**WORK INSTRUCTIONS:**
a) Please return, word for word, the part of the space station passage that begins at the words "In the case" and stops after the words "because of this.".
b) Decide whether each statement below agrees with the space station passage. Answer yes or no for each, and quote the words of the passage that decide it.
(i) Bill Shepherd's stay on ISS came during the first expedition, in 2001.
(ii) The Russian space station program began in the late 1970s.
(iii) On Mir, the cooling system could be reached only from outside the station.

**PAGE EXTRACT:**
Most NASA engineers understand this. So do the astronauts. Consider astronaut Bill Shepherd’s thoughts during his stay on ISS back during the first expedition in 2001. “Put some more engines on this thing and send up that Mars vector,” he wrote passionately one day in his daily log. He knew the station’s real engineering purpose was to work out the kinks for building an interplanetary spaceship. He also knew that ISS wasn’t fulfilling that purpose very well.

The Russians have also understood this fact, from the very beginning of their space station program back in the late 1960s. Though Breshnev tried to sell the program as a research program for improving life on Earth, his space engineers paid only superficial lip service to this idea. Instead, they focused almost all their energies in trying to figure out how to build a spaceship that humans could not only live in for many years but would be as self-sufficient as possible.

For example, the Russians worked hard to develop closed water and oxygen systems. They also tried to grow plants in space, thereby providing crews with food and air as well as emotional stimulation as they acted as gardeners.

Furthermore, they engineered their stations so that the astronauts on board could easily maintain and repair them, using the material on hand with minimal help from mission control. They realized that if the spaceship was in orbit around Mars rather than the Earth, asking for help from the ground was simply impossible. And even in Earth orbit, they learned that it was often impractical to depend on any Earth-based resources. They found that the best and fastest way to get things fixed was to build their spaceship so that the crew could handle the problem, on their own.

For example, the failure of the coolant loop on the American half of ISS is not the first time a cooling system has failed on a space station. The Russians had their own problems with the cooling system on Mir. When that station was a decade old, corrosion began to appear wherever water condensed at the point of contact between the system’s aluminum pipes and the stainless steel grounding straps that held those pipes in position. Soon the corrosion led to leaks, and before long, Russian astronauts were scrambling continuously to keep the system from spilling its antifreeze coolant everywhere.

In the case of Mir, however, the system was built so that the astronauts could access everything from inside the station during their normal maintenance routines. Over a period of years they made it a routine practice to not only repair the leaks but to reconfigure the entire system so that the corrosion would not reoccur. In the end the problem was completely fixed, and Mir functioned better in its later years because of this.

**GIVEN INFORMATION:**
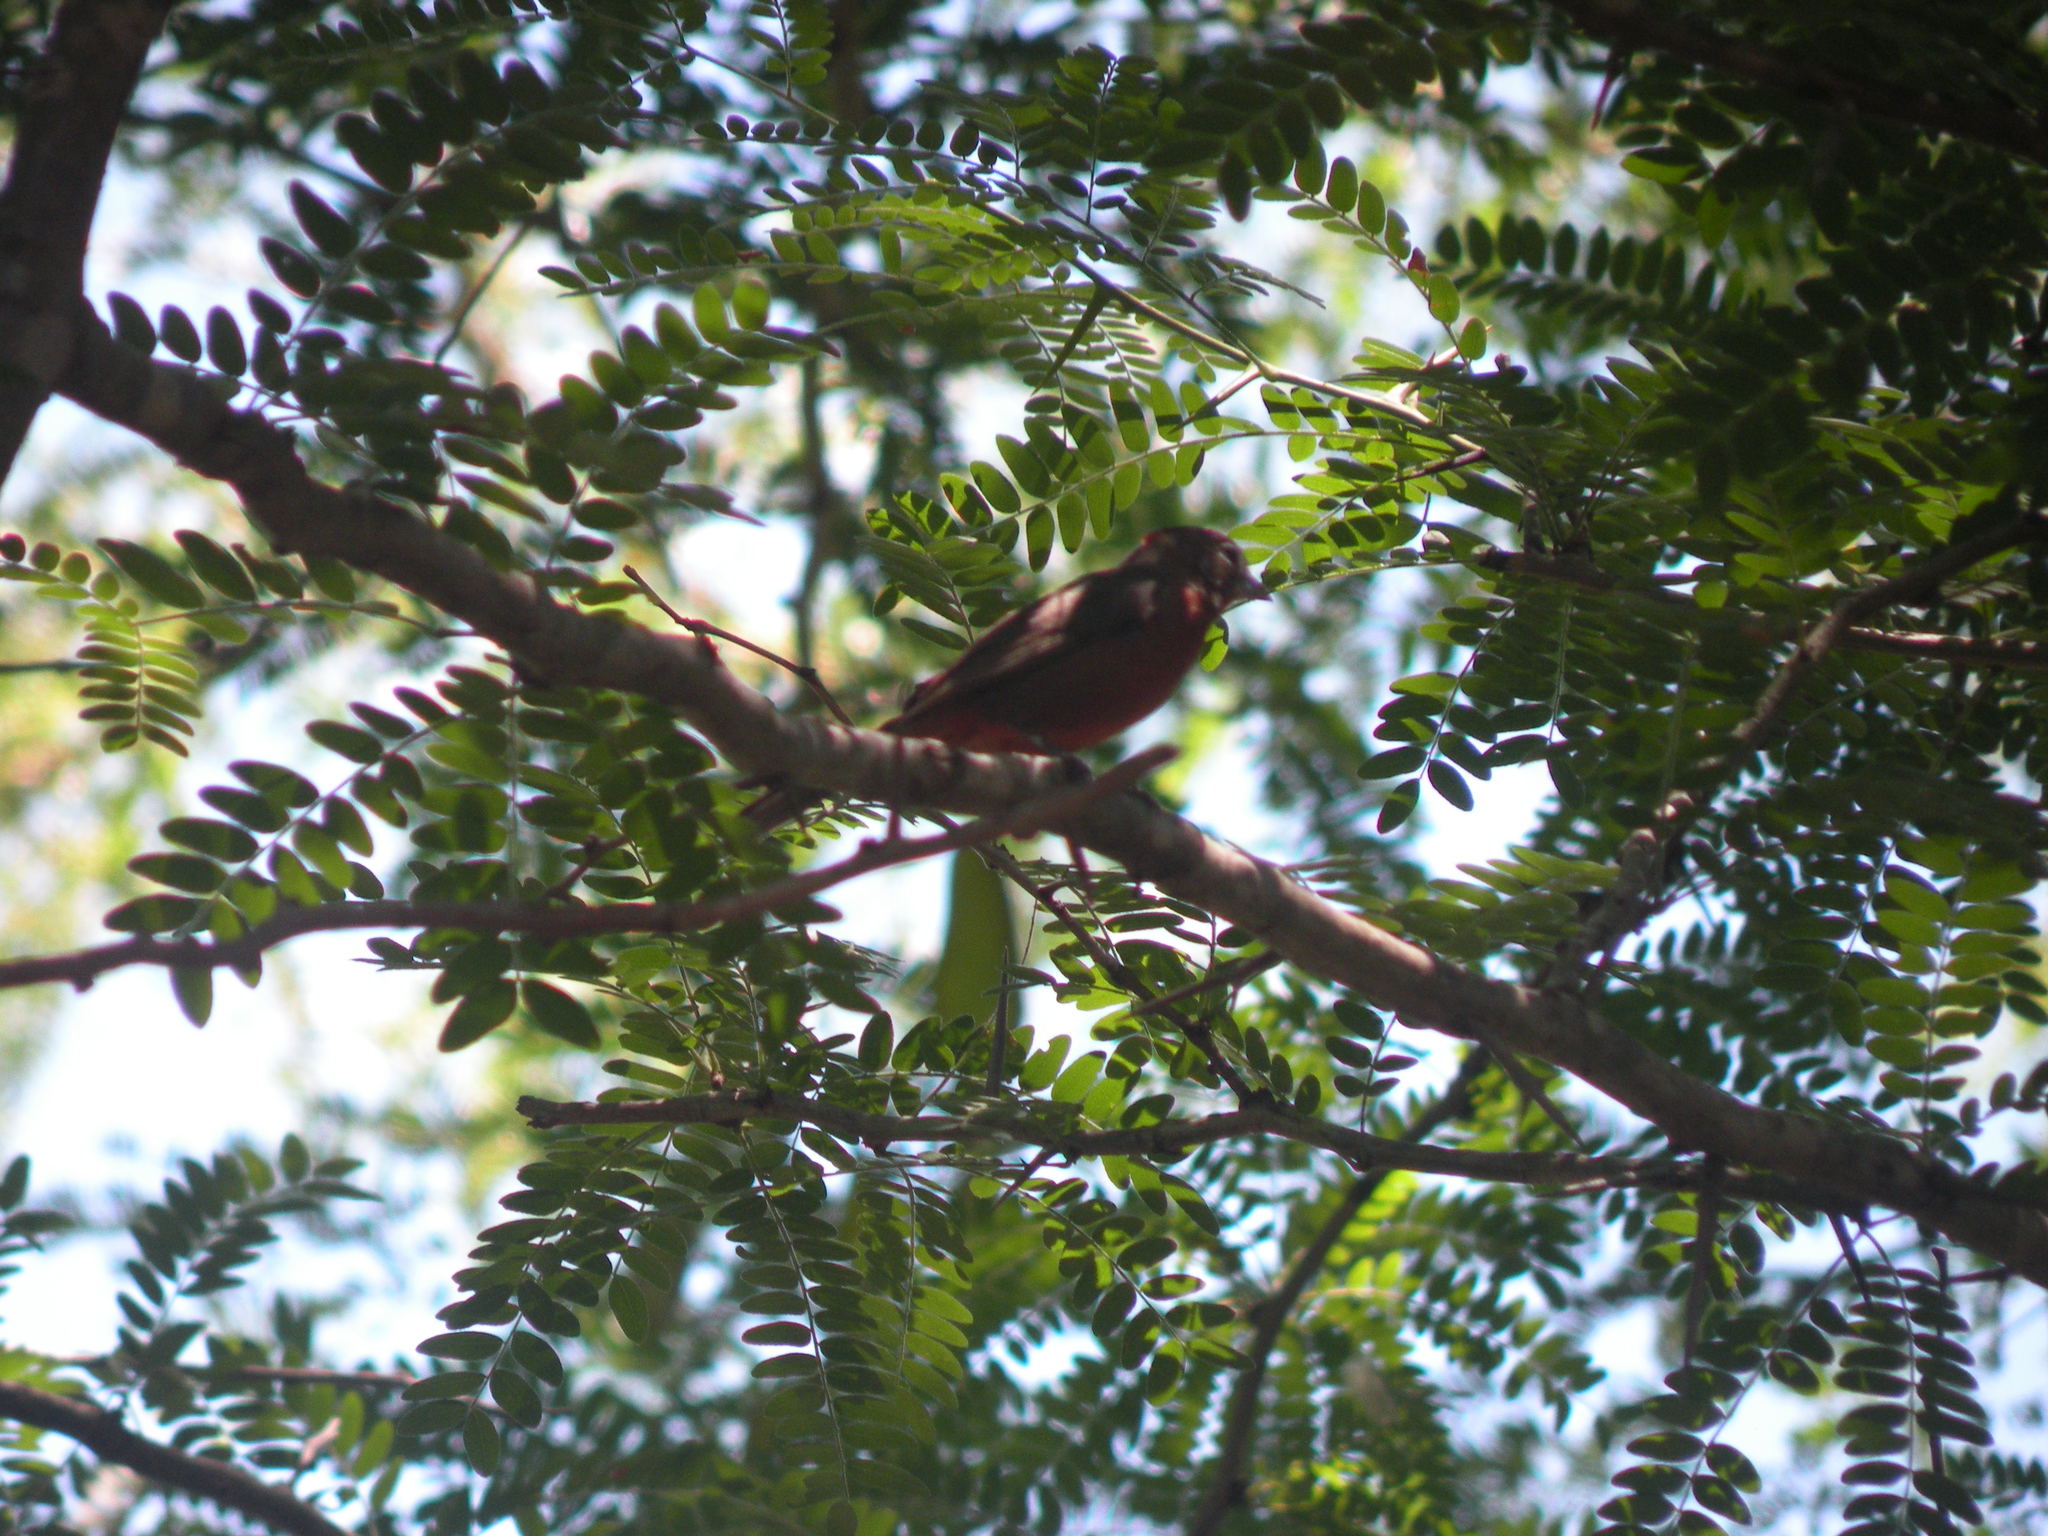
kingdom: Animalia
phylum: Chordata
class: Aves
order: Passeriformes
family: Thraupidae
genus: Coryphospingus
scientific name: Coryphospingus cucullatus
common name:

**PER-TASK ANSWERS:**
a)
In the case of Mir, however, the system was built so that the astronauts could access everything from inside the station during their normal maintenance routines. Over a period of years they made it a routine practice to not only repair the leaks but to reconfigure the entire system so that the corrosion would not reoccur. In the end the problem was completely fixed, and Mir functioned better in its later years because of this.

b)
(i) Yes: "during the first expedition in 2001"
(ii) No: "back in the late 1960s"
(iii) No: "the astronauts could access everything from inside the station during their normal maintenance routines"